Material provided.
· · ·

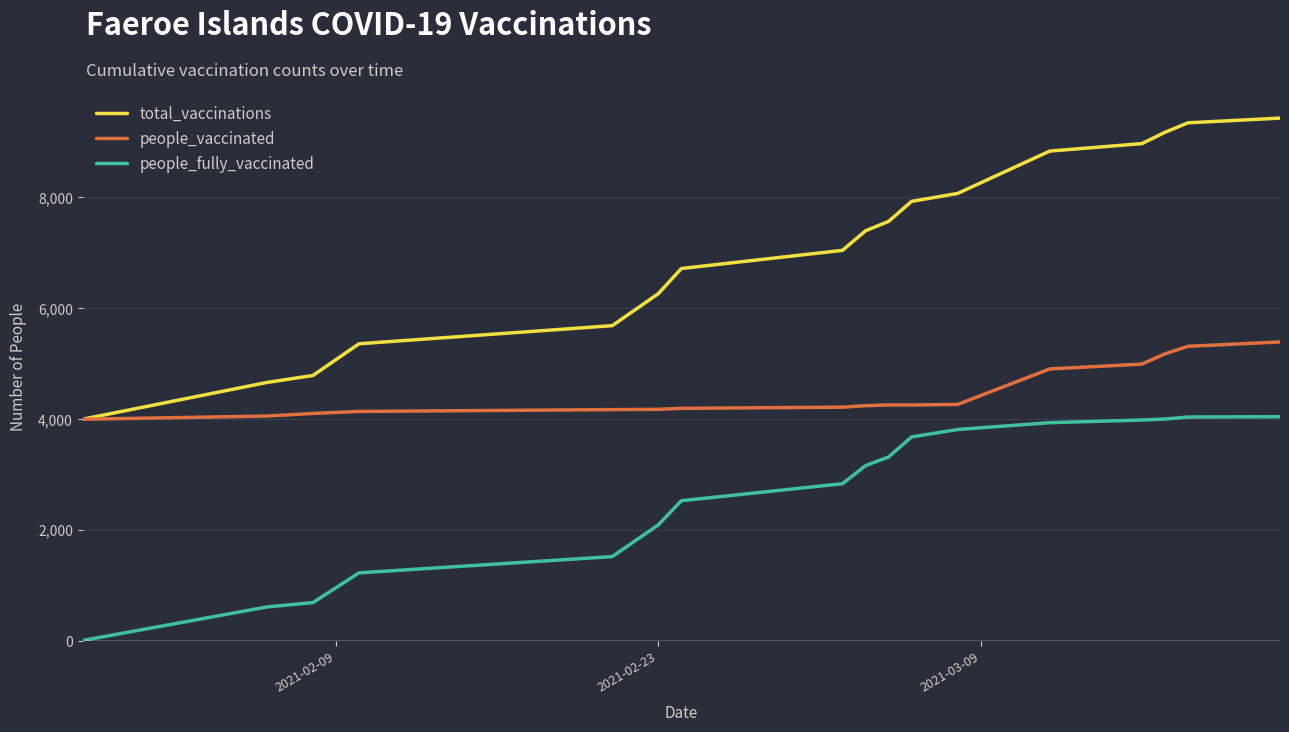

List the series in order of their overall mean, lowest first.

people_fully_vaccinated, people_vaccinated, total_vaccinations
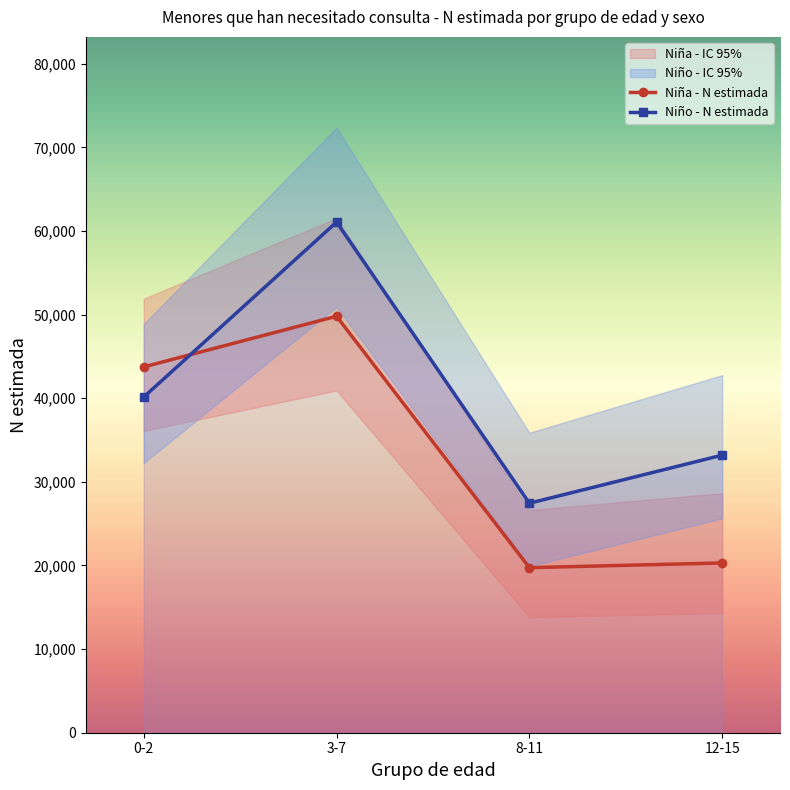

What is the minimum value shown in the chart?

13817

· · ·

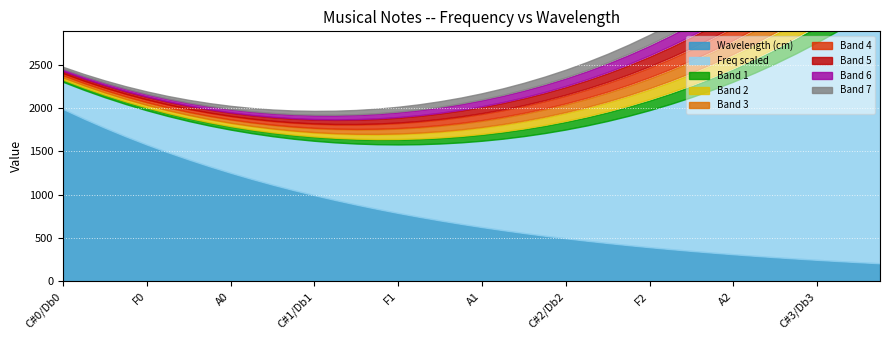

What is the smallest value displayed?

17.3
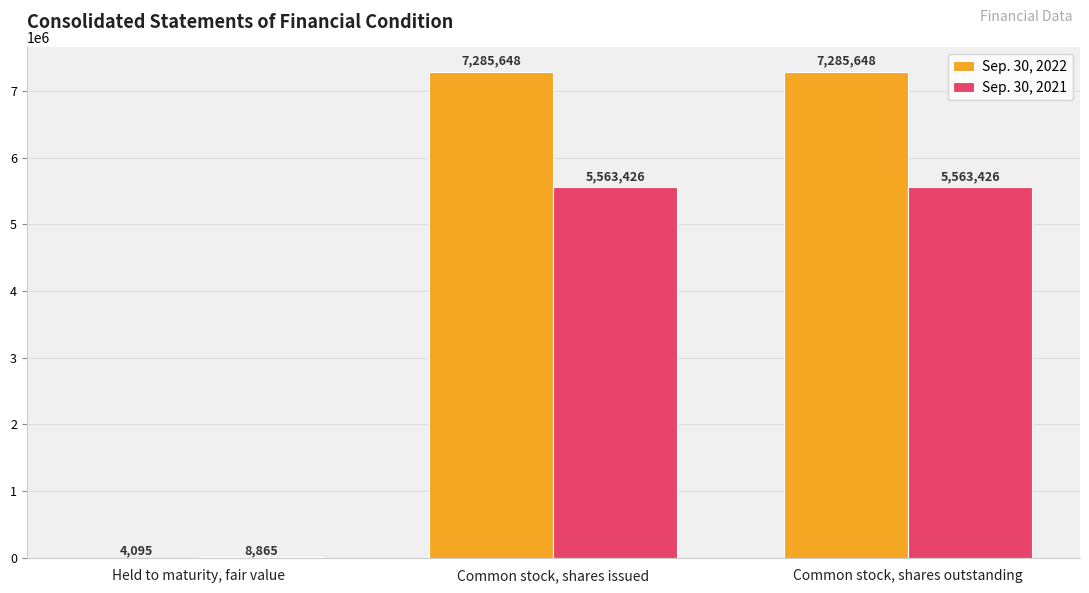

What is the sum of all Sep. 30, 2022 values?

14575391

· · ·

Pick out every line of the data above that contains the word "What", and copy each of those lines.

Answer to the exercise.
What is the minimum value shown in the chart?
What is the smallest value displayed?
What is the sum of all Sep. 30, 2022 values?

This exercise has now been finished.